This paper was delivered as the introduction to the 'Detours Discussion' and was intended to open out for the audience the curatorial questions behind the symposium.
Programmed as part of a broader ambition to develop a critical awareness of the diverse models for art institutions in the 21st Century operating within a wide range of contexts including: cultural, political, social context and, importantly, geographical location or place, this symposium aimed to form a dialogue about how, through creative programming, curators and organizations can take audiences on a journey that enhances their understanding of artists and artwork; whether that be within urban centres, or more remote or rural locations. As an integral part of that discussion, the collaborative partners were interested in a discussion about the relationship of place to curatorial practice and institutional forms.
The symposium aimed to address the following questions:
What exactly are we including or excluding by our use of the word ‘place’?

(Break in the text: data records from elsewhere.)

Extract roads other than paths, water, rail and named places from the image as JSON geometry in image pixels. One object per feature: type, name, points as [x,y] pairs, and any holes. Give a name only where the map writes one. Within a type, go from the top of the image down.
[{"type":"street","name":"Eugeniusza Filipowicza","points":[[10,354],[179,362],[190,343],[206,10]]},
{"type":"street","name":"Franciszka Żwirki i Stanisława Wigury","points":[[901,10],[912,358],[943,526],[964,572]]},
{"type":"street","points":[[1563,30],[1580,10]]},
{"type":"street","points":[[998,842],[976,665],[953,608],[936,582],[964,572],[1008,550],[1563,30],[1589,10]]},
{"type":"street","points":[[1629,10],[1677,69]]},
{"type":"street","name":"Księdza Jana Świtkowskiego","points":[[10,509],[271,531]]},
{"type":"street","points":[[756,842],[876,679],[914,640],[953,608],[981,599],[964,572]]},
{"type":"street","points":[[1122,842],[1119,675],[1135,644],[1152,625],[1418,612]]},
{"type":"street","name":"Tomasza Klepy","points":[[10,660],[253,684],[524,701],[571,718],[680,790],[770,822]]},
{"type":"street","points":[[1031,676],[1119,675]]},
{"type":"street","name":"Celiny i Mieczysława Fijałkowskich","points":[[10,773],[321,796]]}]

How and to what extent does the particular energy of a specific artistic community in a place determine what curators do, and shape the institutions within in it?
Is it appropriate or relevant today to imagine that a programme can instill change in a given context?
Or
Is an over-attention to context a constraint to creative programming?
Two further questions were of broad concern:
What are the current innovative models for curators working – locally, nationally, and internationally - with artists at the highest level? And,
What are the future possibilities for visual arts organizations who wish to sustain a profile within the international art scene at the same time as addressing the needs of its local community and wider audiences?
Selected speakers with international experience at the highest level were selected to contribute to the symposium.